WORK TO COMPLETE — Transcribe each entry exactly as it appears, leaving out any picture it holds.

DATA PROVIDED —

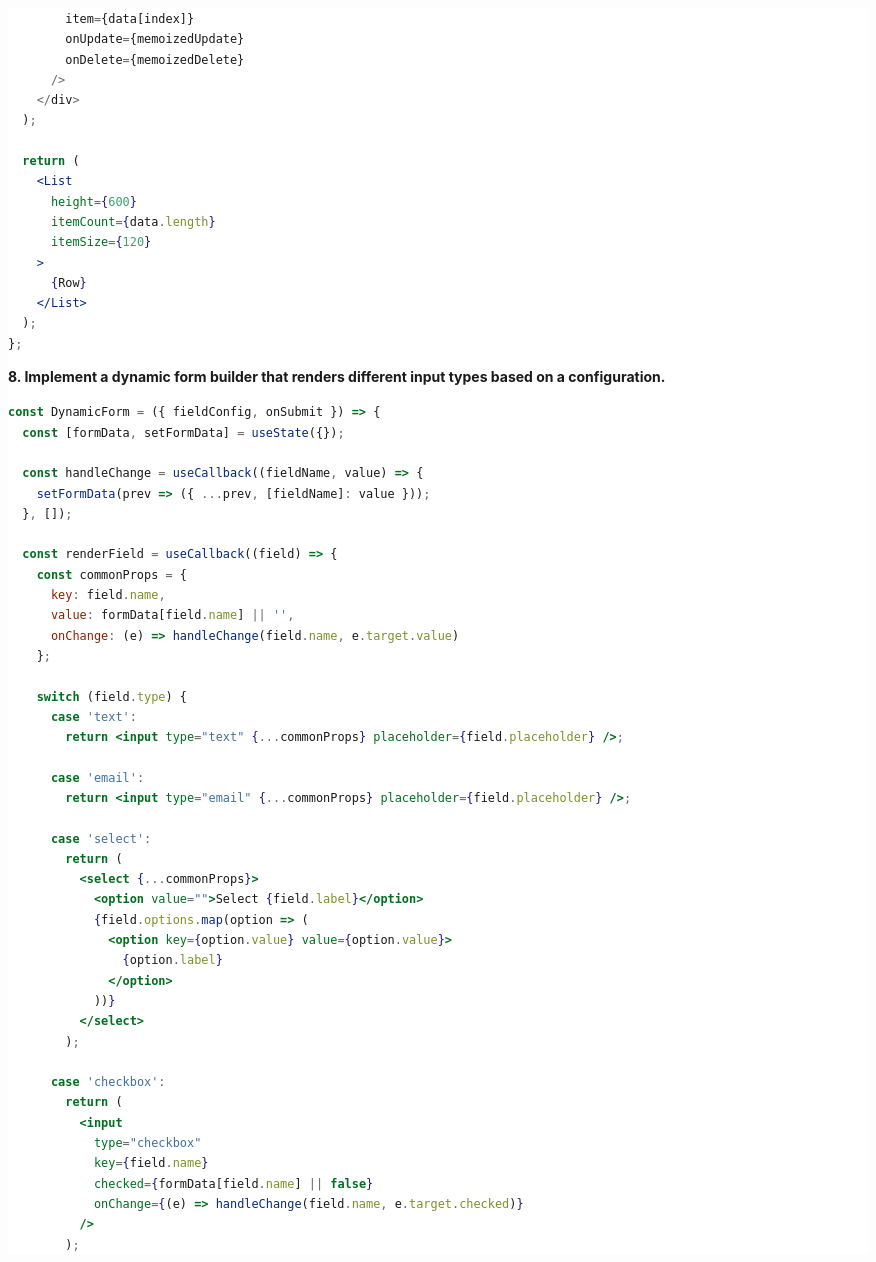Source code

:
 ```jsx
        item={data[index]}
        onUpdate={memoizedUpdate}
        onDelete={memoizedDelete}
      />
    </div>
  );
  
  return (
    <List
      height={600}
      itemCount={data.length}
      itemSize={120}
    >
      {Row}
    </List>
  );
};
```

**8. Implement a dynamic form builder that renders different input types based on a configuration.**
```jsx
const DynamicForm = ({ fieldConfig, onSubmit }) => {
  const [formData, setFormData] = useState({});
  
  const handleChange = useCallback((fieldName, value) => {
    setFormData(prev => ({ ...prev, [fieldName]: value }));
  }, []);
  
  const renderField = useCallback((field) => {
    const commonProps = {
      key: field.name,
      value: formData[field.name] || '',
      onChange: (e) => handleChange(field.name, e.target.value)
    };
    
    switch (field.type) {
      case 'text':
        return <input type="text" {...commonProps} placeholder={field.placeholder} />;
      
      case 'email':
        return <input type="email" {...commonProps} placeholder={field.placeholder} />;
      
      case 'select':
        return (
          <select {...commonProps}>
            <option value="">Select {field.label}</option>
            {field.options.map(option => (
              <option key={option.value} value={option.value}>
                {option.label}
              </option>
            ))}
          </select>
        );
      
      case 'checkbox':
        return (
          <input
            type="checkbox"
            key={field.name}
            checked={formData[field.name] || false}
            onChange={(e) => handleChange(field.name, e.target.checked)}
          />
        );
```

ANSWER BOX —
Source code

:
 ```jsx
        item={data[index]}
        onUpdate={memoizedUpdate}
        onDelete={memoizedDelete}
      />
    </div>
  );
  
  return (
    <List
      height={600}
      itemCount={data.length}
      itemSize={120}
    >
      {Row}
    </List>
  );
};
```

**8. Implement a dynamic form builder that renders different input types based on a configuration.**
```jsx
const DynamicForm = ({ fieldConfig, onSubmit }) => {
  const [formData, setFormData] = useState({});
  
  const handleChange = useCallback((fieldName, value) => {
    setFormData(prev => ({ ...prev, [fieldName]: value }));
  }, []);
  
  const renderField = useCallback((field) => {
    const commonProps = {
      key: field.name,
      value: formData[field.name] || '',
      onChange: (e) => handleChange(field.name, e.target.value)
    };
    
    switch (field.type) {
      case 'text':
        return <input type="text" {...commonProps} placeholder={field.placeholder} />;
      
      case 'email':
        return <input type="email" {...commonProps} placeholder={field.placeholder} />;
      
      case 'select':
        return (
          <select {...commonProps}>
            <option value="">Select {field.label}</option>
            {field.options.map(option => (
              <option key={option.value} value={option.value}>
                {option.label}
              </option>
            ))}
          </select>
        );
      
      case 'checkbox':
        return (
          <input
            type="checkbox"
            key={field.name}
            checked={formData[field.name] || false}
            onChange={(e) => handleChange(field.name, e.target.checked)}
          />
        );
```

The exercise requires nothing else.